• **Task statement**:
Beginning with the line containing "করে অনৈতিক কার্যকলাপের" and ending with the last line, repeat the records exactly.

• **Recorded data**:
• • • • • • •

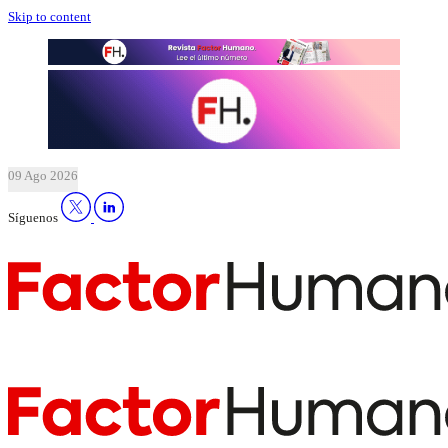
Skip to content
09 Ago 2026
Síguenos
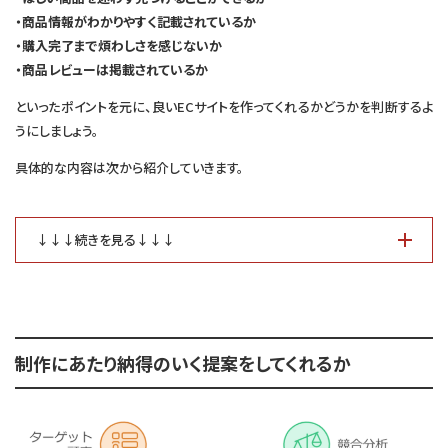
・商品情報がわかりやすく記載されているか
・購入完了まで煩わしさを感じないか
・商品レビューは掲載されているか
といったポイントを元に、良いECサイトを作ってくれるかどうかを判断するよ
うにしましょう。
具体的な内容は次から紹介していきます。
↓↓↓続きを見る↓↓↓
制作にあたり納得のいく提案をしてくれるか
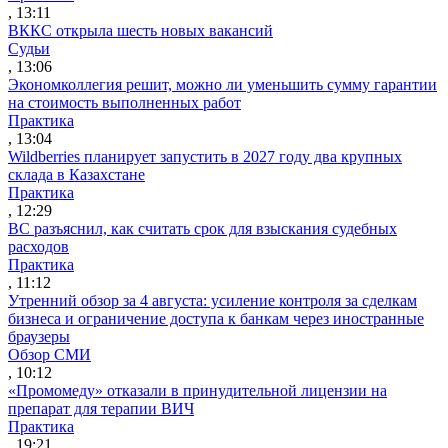
, 13:11
ВККС открыла шесть новых вакансий
Судьи
, 13:06
Экономколлегия решит, можно ли уменьшить сумму гарантии
на стоимость выполненных работ
Практика
, 13:04
Wildberries планирует запустить в 2027 году два крупных
склада в Казахстане
Практика
, 12:29
ВС разъяснил, как считать срок для взыскания судебных
расходов
Практика
, 11:12
Утренний обзор за 4 августа: усиление контроля за сделкам
бизнеса и ограничение доступа к банкам через иностранные
браузеры
Обзор СМИ
, 10:12
«Промомеду» отказали в принудительной лицензии на
препарат для терапии ВИЧ
Практика
, 19:21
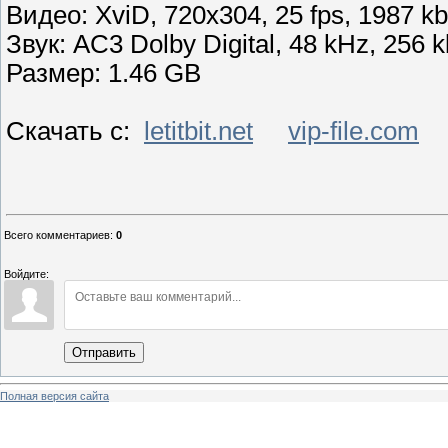
Видео: XviD, 720x304, 25 fps, 1987 k
Звук: AC3 Dolby Digital, 48 kHz, 256 k
Размер: 1.46 GB
Скачать с:
letitbit.net
vip-file.com
Всего комментариев
:
0
Войдите:
Отправить
Полная версия сайта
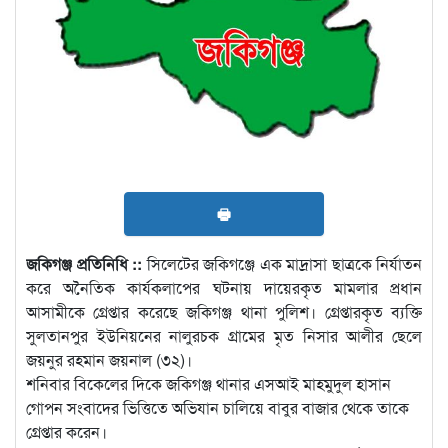
🖶
জকিগঞ্জ প্রতিনিধি ::
সিলেটের জকিগঞ্জে এক মাদ্রাসা ছাত্রকে নির্যাতন
করে অনৈতিক কার্যকলাপের ঘটনায় দায়েরকৃত মামলার প্রধান
আসামীকে গ্রেপ্তার করেছে জকিগঞ্জ থানা পুলিশ। গ্রেপ্তারকৃত ব্যক্তি
সুলতানপুর ইউনিয়নের নালুরচক গ্রামের মৃত নিসার আলীর ছেলে
জয়নুর রহমান জয়নাল (৩২)।
শনিবার বিকেলের দিকে জকিগঞ্জ থানার এসআই মাহমুদুল হাসান
গোপন সংবাদের ভিত্তিতে অভিযান চালিয়ে বাবুর বাজার থেকে তাকে
গ্রেপ্তার করেন।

• • • • • • •

• **Final answer**:
করে অনৈতিক কার্যকলাপের ঘটনায় দায়েরকৃত মামলার প্রধান
আসামীকে গ্রেপ্তার করেছে জকিগঞ্জ থানা পুলিশ। গ্রেপ্তারকৃত ব্যক্তি
সুলতানপুর ইউনিয়নের নালুরচক গ্রামের মৃত নিসার আলীর ছেলে
জয়নুর রহমান জয়নাল (৩২)।
শনিবার বিকেলের দিকে জকিগঞ্জ থানার এসআই মাহমুদুল হাসান
গোপন সংবাদের ভিত্তিতে অভিযান চালিয়ে বাবুর বাজার থেকে তাকে
গ্রেপ্তার করেন।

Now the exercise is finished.